═════ FRAGMENTO DE TEXTO ═════
Francisco Lorenzo

Francisco Lorenzo

jueves, 9 de octubre de 2008

Hoy se cumplen 41 años del asesinato por la CIA del CHE


Es 9 de octubre de 1967, prisionero desde el día antes en la pequeña y desconocida escuela de La Higuera, impartió su mejor clase de Historia. Los terroristas confesos que lo asesinaron por órdenes expresas de Washington jamás imaginaron que un hombre de solo 39 años de edad pudiera multiplicarse tantas veces, para nacer a cada instante en todos los confines del planeta.

En presente y futuro, porque del Che jamás se podrá hablar en pasado, pues sigue convocando a los oídos receptivos a esta marcha unida en la cual no cabe más alternativa que su frase que retumba con la fuerza de un eco universal y unánime: ¡Hasta la victoria siempre...!

Como escribió Mario Benedetti en su poesía. de la que ahora me baso para armar estas palabras, “eres nuestra conciencia acribillada”, y si que lo eres. Las balas no fueron para ti solamente, fueron para todos los que peleaban por un mundo mejor, las balas no acallaron una voz enferma, sino que acallaron las voces de tantos hombres y mujeres que sufren a diario, las voces inocentes de tanto niño explotado, de tanta barbaridad y temeridad en el mundo. “Estás muerto, estás vivo, estás cayendo, estás nube, estás lluvia, estás estrella”, porque estas siempre mi comandante.
Relato de los hechos :

En la medianoche del 8 de octubre, hubo que poner orden entre un grupo de rangers que borrachos y enardecidos amenazaron con asesinarlo. Para mantenerlo con vida se responsabilizó de su custodia a cuatro oficiales. Cuando le tocó el turno a Mario Eduardo Huerta Lorenzetti, el Che sostuvo con él un amplio diálogo que causó una fuerte impresión al joven militar de 22 años, quien le buscó una manta para protegerlo del frío y hasta le puso en la boca un cigarro, porque el jefe guerrillero tenía las manos atadas a la espalda. En un momento dado el Che le pidió que lo desamarrara y que lo ayudara a evadirse. Huerta tuvo miedo y no actuó. Contó después que el Che lo miró fijamente sin pronunciar palabra y no pudo sostenerle la mirada.
═════ INFORMACIÓN REGISTRADA ═════
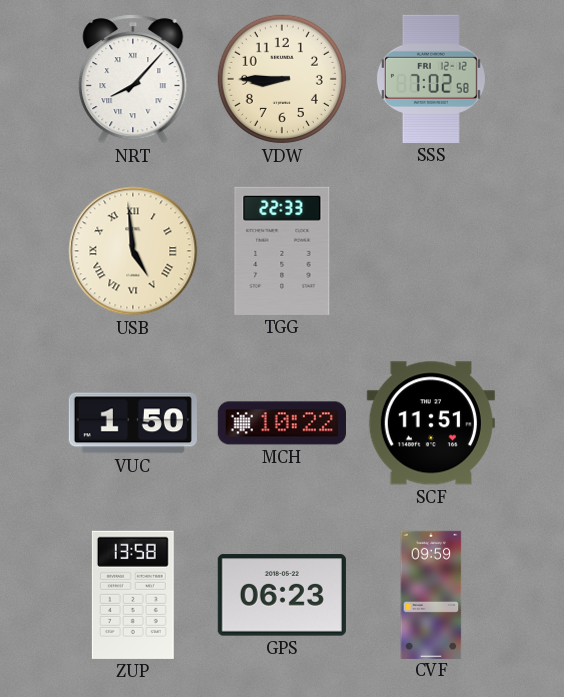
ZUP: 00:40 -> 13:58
═════
TRABAJO REQUERIDO ▸
Prosigue el texto sobre la muerte del Che a partir de su última oración. El material no tiene relación alguna con el texto.

RESPUESTA ▸
El testimonio forma parte de una acuciosa reconstrucción de los hechos plasmada por los investigadores Adys Cupull y Froilán González en el libro La CIA contra el Che, donde se demuestra que la orden de matar al Guerrillero Heroico vino de Washington.

El texto recoge también la llamada hecha en las primeras horas del día 9, por el entonces ministro de Relaciones Exteriores de Bolivia en Washington, Walter Guevara Arce, al presidente Barrientos, donde le dijo que le parecía vital que se conservara la vida del Che. “Es necesario que en este sentido no se cometa ningún error, porque si así fuera, vamos a levantar una mala imagen que no la va a destruir nadie en ninguna parte del mundo”. Y recomendaba mantenerlo preso en La Paz “porque las gentes se pierden cuando están en las cárceles, pasa el tiempo y después se olvidan”.

La respuesta no se hizo esperar: “Lamento mucho, doctor, su llamada ha llegado tarde. El Che Guevara ha muerto en combate”.

Tal fue la mentira propagada por el régimen para ocultar su asesinato poco después de la una de la tarde del día 9 de octubre.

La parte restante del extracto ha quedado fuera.